_EXERCISE OBJECTIVE_. Find and copy the lines in the records beneath this task that contain the word "events".

-------- DATA FOR ANALYSIS

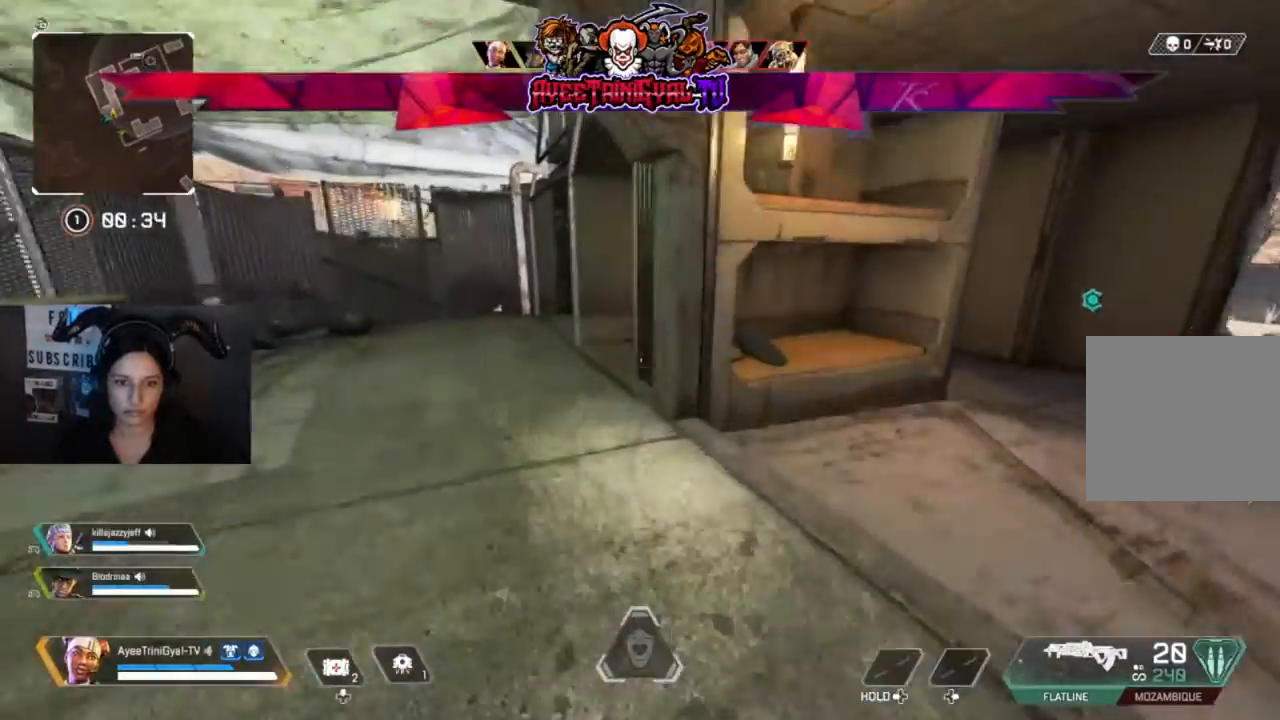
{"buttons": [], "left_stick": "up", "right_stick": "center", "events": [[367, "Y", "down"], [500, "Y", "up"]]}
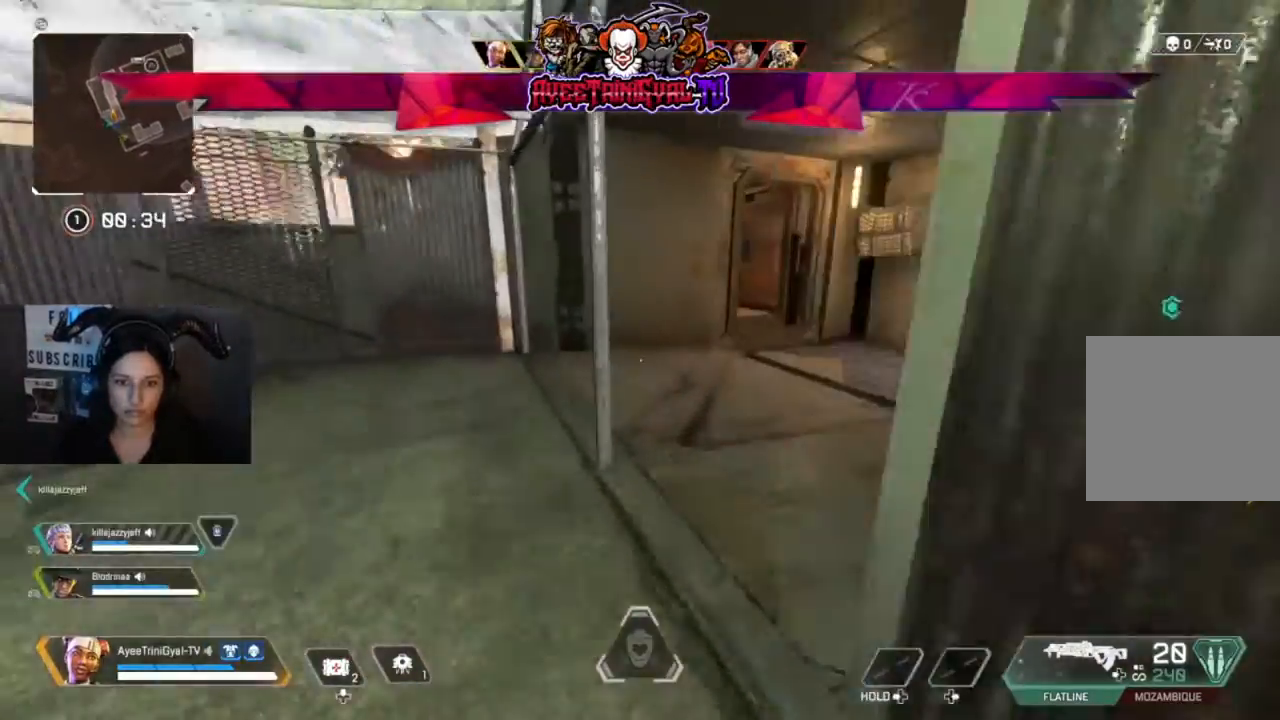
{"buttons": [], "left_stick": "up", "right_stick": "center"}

----------------
-------- DATA FOR ANALYSIS

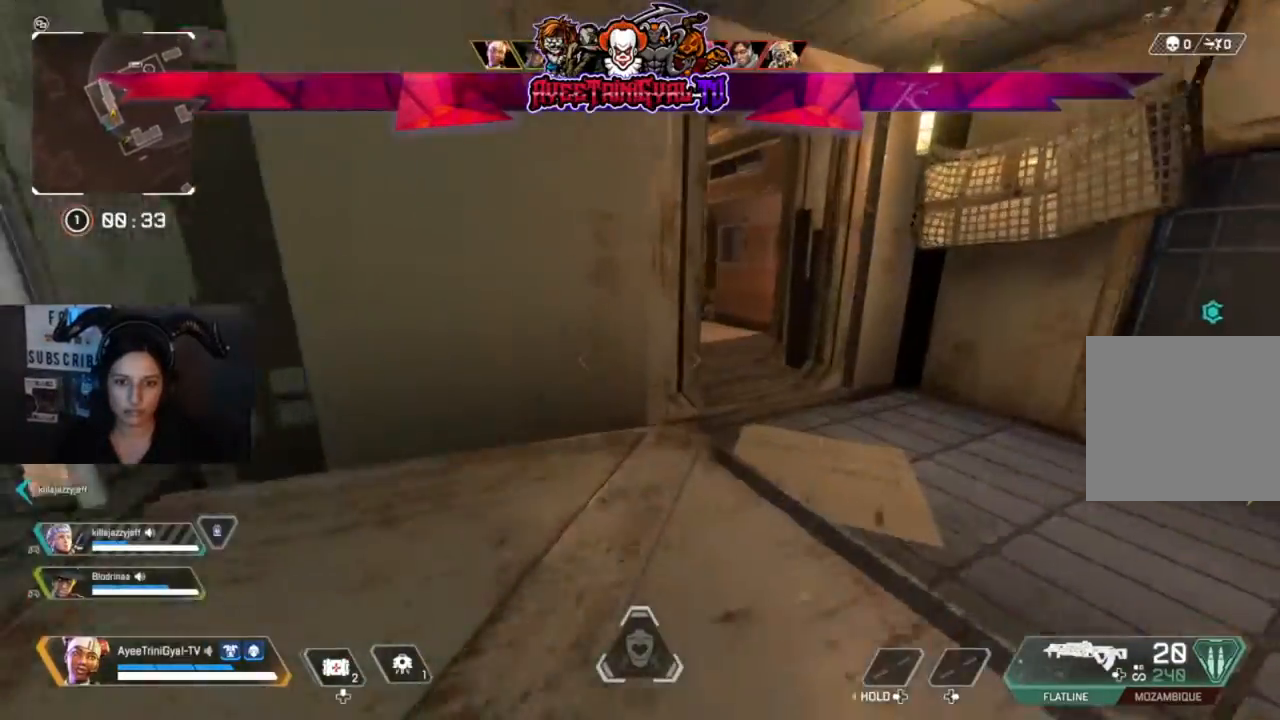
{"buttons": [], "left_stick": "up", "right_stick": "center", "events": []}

----------------

_FINISHED TASK_.
{"buttons": [], "left_stick": "up", "right_stick": "center", "events": [[367, "Y", "down"], [500, "Y", "up"]]}
{"buttons": [], "left_stick": "up", "right_stick": "center", "events": []}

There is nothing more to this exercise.